13. The method of claim 12, wherein accessing the one or more memory units for each subsequent descriptor comprises performing the memory access operation of the subsequent descriptor.

14. The method of claim 12 or 13, further comprising updating the memory access pointer and the power management pointer to indicate different descriptors each time the memory access operation for a descriptor is performed and the descriptor is removed from the descriptor queue.

15. The method of any of claims 12 to 14, further comprising: performing the memory access operation of the current descriptor; removing the current descriptor from the descriptor queue in response to performing the memory access operation of the current descriptor; updating the memory access pointer to indicate a next descriptor in the descriptor queue following the current descriptor; and updating the one or more subsequent descriptors for active state transition by updating the power management pointed in response to performing the memory access operation of the current descriptor.

16. The method of claim 15, further comprising: determining whether the respective memory unit of the current descriptor is a subsequent descriptor for active state transition; whenever the respective memory unit of the current descriptor is a subsequent descriptor for active state transition, leaving the respective memory unit of the current descriptor in the active state after processing the current descriptor; and whenever the respective memory unit of the current descriptor is not a subsequent descriptor for active state transition, transitioning the respective memory unit of the current descriptor from the active state to the low power state.

17. The method of any of claims 12 to 16, further comprising identifying, as the one or more subsequent descriptors, each descriptor between the memory access pointer and the power management pointer.

18. The method of claim 17, further comprising controlling the power management pointer to identify a particular number of subsequent descriptors based on a duration of time taken for a memory unit to transition from the low power state to the active state.

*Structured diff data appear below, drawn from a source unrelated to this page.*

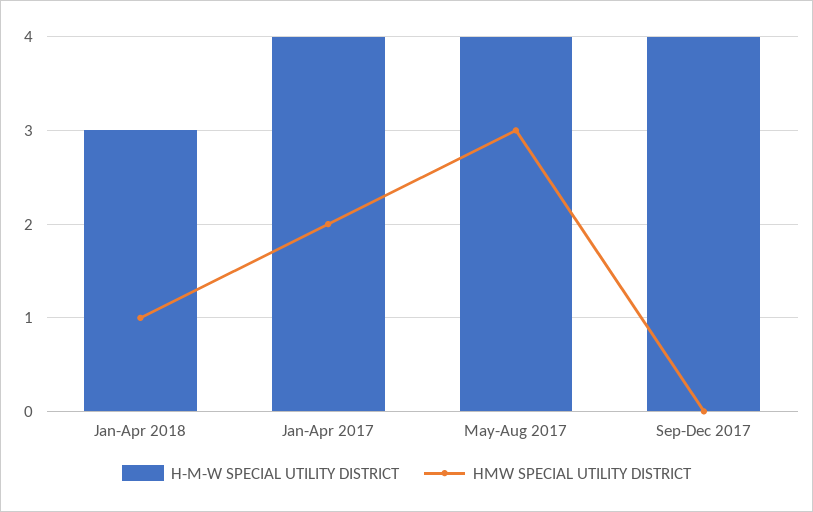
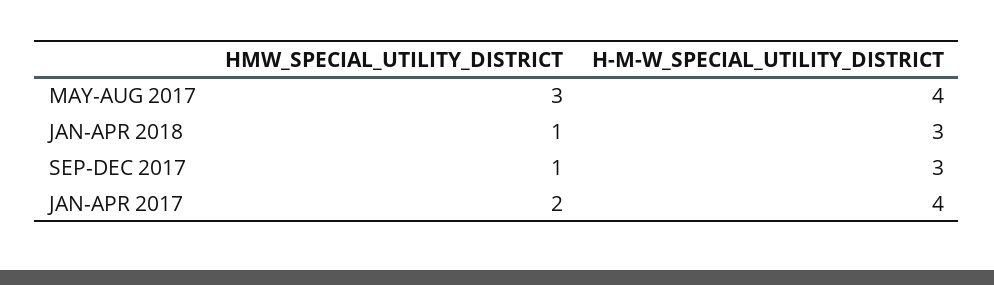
  {
    "H-M-W SPECIAL UTILITY DISTRICT": {
      "Jan-Apr 2018": 3,
      "Jan-Apr 2017": 4,
      "May-Aug 2017": 4,
-     "Sep-Dec 2017": 4
+     "Sep-Dec 2017": 3
    },
    "HMW SPECIAL UTILITY DISTRICT": {
      "Jan-Apr 2018": 1,
      "Jan-Apr 2017": 2,
      "May-Aug 2017": 3,
-     "Sep-Dec 2017": 0
+     "Sep-Dec 2017": 1
    }
  }

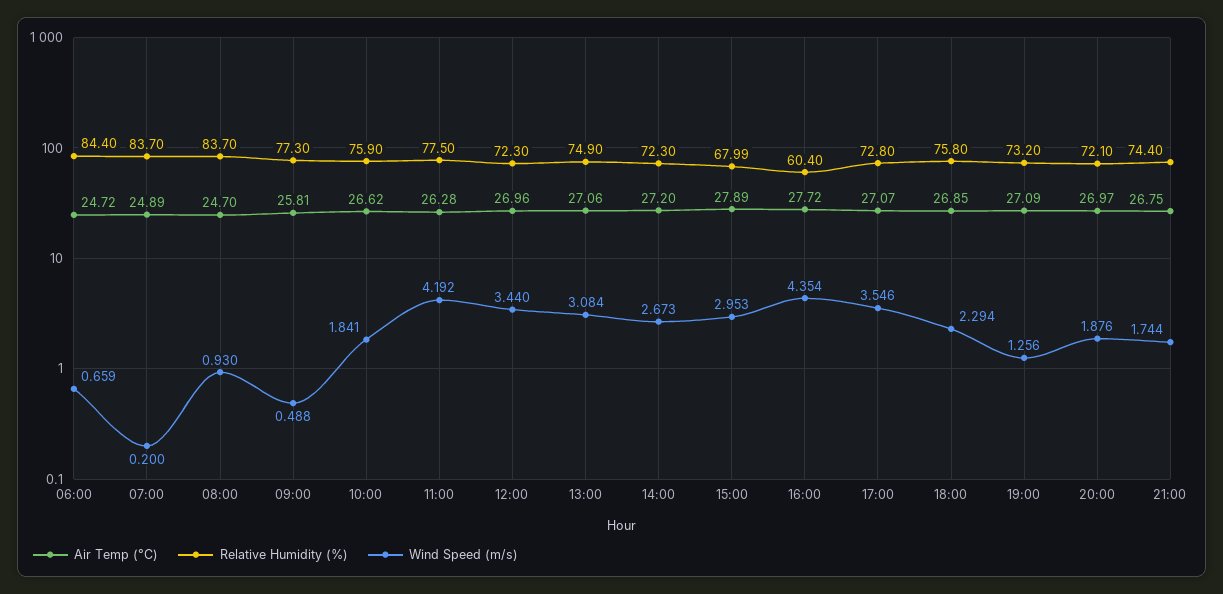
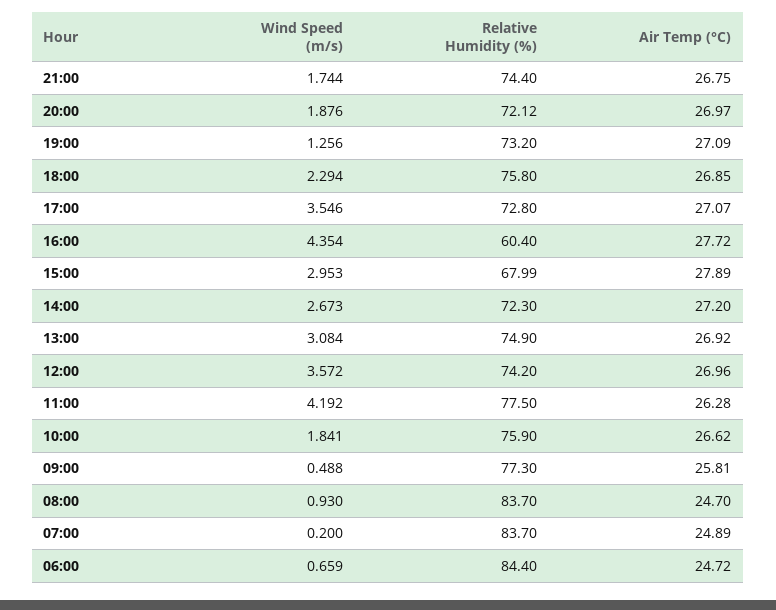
  {
    "Air Temp (°C)": {
      "06:00": 24.72,
      "07:00": 24.89,
      "08:00": 24.7,
      "09:00": 25.81,
      "10:00": 26.62,
      "11:00": 26.28,
      "12:00": 26.96,
-     "13:00": 27.06,
+     "13:00": 26.92,
      "14:00": 27.2,
      "15:00": 27.89,
      "16:00": 27.72,
      "17:00": 27.07,
      "18:00": 26.85,
      "19:00": 27.09,
      "20:00": 26.97,
      "21:00": 26.75
    },
    "Relative Humidity (%)": {
      "06:00": 84.4,
      "07:00": 83.7,
      "08:00": 83.7,
      "09:00": 77.3,
      "10:00": 75.9,
      "11:00": 77.5,
-     "12:00": 72.3,
+     "12:00": 74.2,
      "13:00": 74.9,
      "14:00": 72.3,
      "15:00": 67.99,
      "16:00": 60.4,
      "17:00": 72.8,
      "18:00": 75.8,
      "19:00": 73.2,
-     "20:00": 72.1,
+     "20:00": 72.12,
      "21:00": 74.4
    },
    "Wind Speed (m/s)": {
      "06:00": 0.659,
      "07:00": 0.2,
      "08:00": 0.93,
      "09:00": 0.488,
      "10:00": 1.841,
      "11:00": 4.192,
-     "12:00": 3.44,
+     "12:00": 3.572,
      "13:00": 3.084,
      "14:00": 2.673,
      "15:00": 2.953,
      "16:00": 4.354,
      "17:00": 3.546,
      "18:00": 2.294,
      "19:00": 1.256,
      "20:00": 1.876,
      "21:00": 1.744
    }
  }

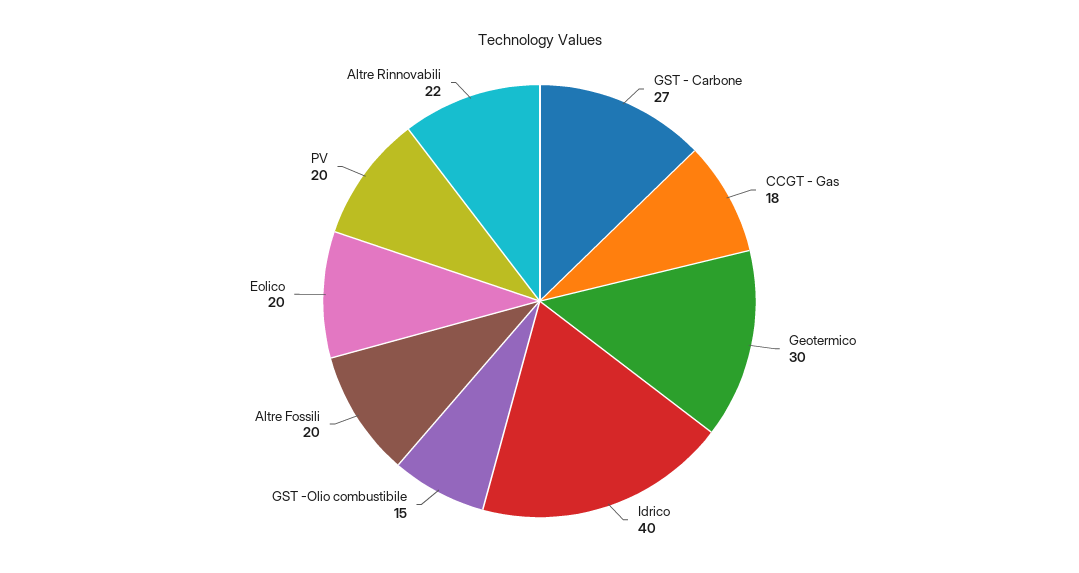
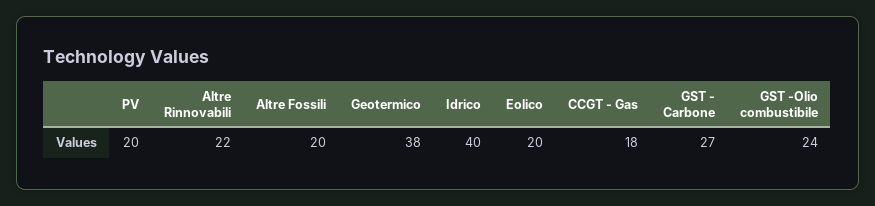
  {
    "GST - Carbone": 27,
    "CCGT - Gas": 18,
-   "Geotermico": 30,
+   "Geotermico": 38,
    "Idrico": 40,
-   "GST -Olio combustibile": 15,
+   "GST -Olio combustibile": 24,
    "Altre Fossili": 20,
    "Eolico": 20,
    "PV": 20,
    "Altre Rinnovabili": 22
  }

19. The method of claim 12, wherein the descriptor queue comprises a first in, first out queue and each descriptor is removed from the descriptor queue after the memory controller performs the memory access operation indicated by the descriptor

20. The method of claim 12, wherein the volatile memory comprises static random access memory (SRAM).

21. The method of claim 12, wherein the descriptor queue comprises a queue manager configured to: update the descriptor queue to include a descriptor of each newly received memory access request; update the memory access pointer after each descriptor is processed by the memory controller; and update the power management pointer after each descriptor is processed by the memory controller.

22. The method of any of claims 12 to 21, wherein the one or more subsequent descriptors comprise a number of descriptors selected based on a duration of time taken for a memory unit to transition from the low power state to the active state.

23. The method of claim 22, wherein the number of descriptors is based on a number of memory access operations the memory controller is capable of completing within the duration of time.

24. The method of claim 22, wherein the number of descriptors is based on a number of processing unit clock cycles of a processor communicably coupled to the volatile memory that occur during the duration of time.

25. The method of any of claims 12 to 24, further comprising: determining that a particular descriptor corresponding to a particular memory unit is not in the descriptor queue; and in response to determining that the particular descriptor corresponding to a particular memory unit is not in the descriptor queue, transitioning the particular memory unit to the low power state.